There was a deaf member in the band at one point, a saxophonist who had no teeth but gave it his all.
These days Newton runs a tight ship, and the quality of the band has vastly improved.
The kids are required to make a 20-week commitment – no skipping out on rehearsals to play soccer, one proviso that’s kept Max from joining in years past.
The music hasn’t changed much – Lee gets a kick out of playing songs he’s heard and played since childhood.
And the constant in the lives of the Siegel family are the Wednesday nights of the summer.
Ask Judy what they’re like, and she smiles.
“The same as they’ve been for 22 years.”
Even More a Family Affair
The Siegels aren’t the only family to celebrate three generations of musicians in the Callicoon Center Band.
Bob Smith shares the stage with son Gordon, grandchildren Paul, Alex, Stephanie and Sarah, and Paul’s wife Amy.
The Hankins family got involved courtesy of Jim Newton as well.
After retiring from the Livingston Manor Central School District, Newton was convinced to take a post teaching music at the East Ridge School.
Bob and Gordon Smith were both teaching there as well – sharing the science and math instructional duties.
Bob, who has been playing the trumpet since his youth, said he’s tried to “infect” the rest of his family with a love of music.
With a strong musical program at the East Ridge School, that wasn’t hard.

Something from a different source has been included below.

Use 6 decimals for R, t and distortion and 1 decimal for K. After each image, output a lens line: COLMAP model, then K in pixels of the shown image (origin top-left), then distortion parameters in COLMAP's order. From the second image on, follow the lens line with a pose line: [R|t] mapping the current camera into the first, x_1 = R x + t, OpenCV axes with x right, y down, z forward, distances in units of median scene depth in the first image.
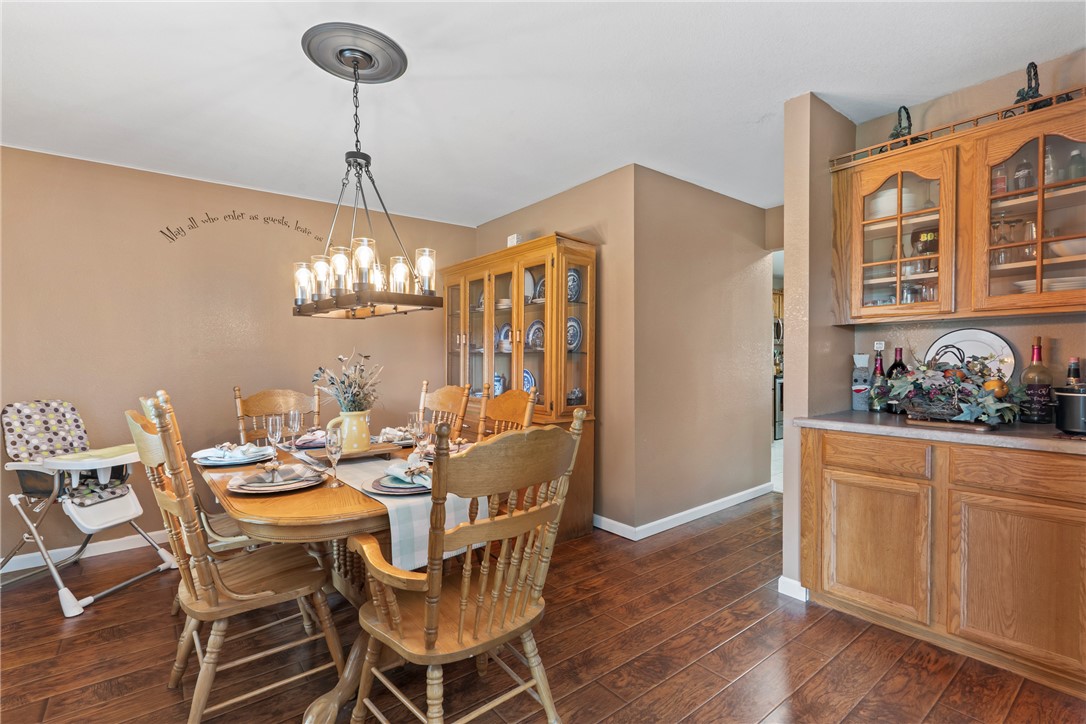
lens RADIAL K [[503.4, 0, 541.6], [0, 503.4, 374.1], [0, 0, 1]] dist [-0.003430, -0.000370]
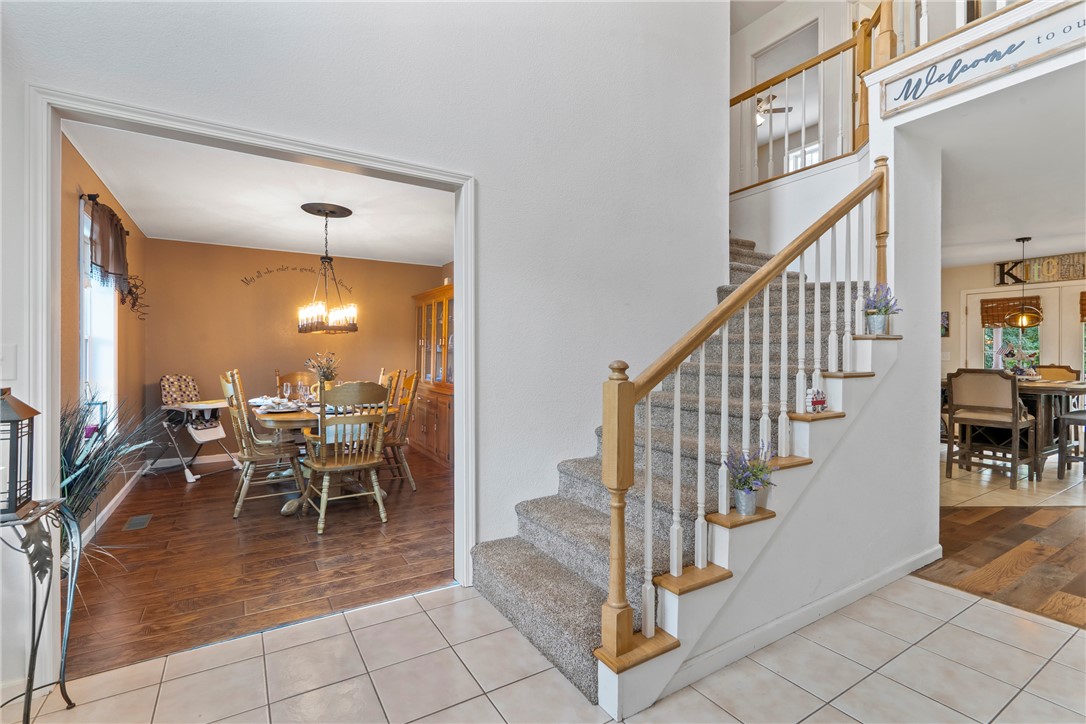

The school has a fife and drum corps and bluegrass group which travel not just the county but the country to perform.
“It’s all thanks to Jim,” Gordon noted. “He started with a few students, and that went well . . . then he asked for a few more . . . then he said, ‘I want every student in the school!’”
Naturally, that included most of the Smith children, who, with the exception of 25-year-old Paul, are all in their teens.
Paul plays the tuba, and he was asked in 2000 to join his father and grandfather on the stage in Callicoon Center.
Other members of the Smith clan have slowly trickled into the membership, with 16-year-old Sarah signing up just this year.
Alex, 18, considers it “an accomplishment to be considered good enough to be in it.”
“It was kind of a privilege,” said 17-year-old Stephanie Anderson. “And I inherited a love for Sousa from my grandfather!”
Bob started listening on an old Edison that had to be cranked to get the music playing – and he revels in the chance to play old music with his young grandchildren.
“It carries on a tradition,” he said.
The Smiths don’t mind giving up their Wednesdays to play free concerts.
“We just know Wednesday nights are devoted,” Amy explained.
“It’s kind of a given you’re going to be here!” Gordon added.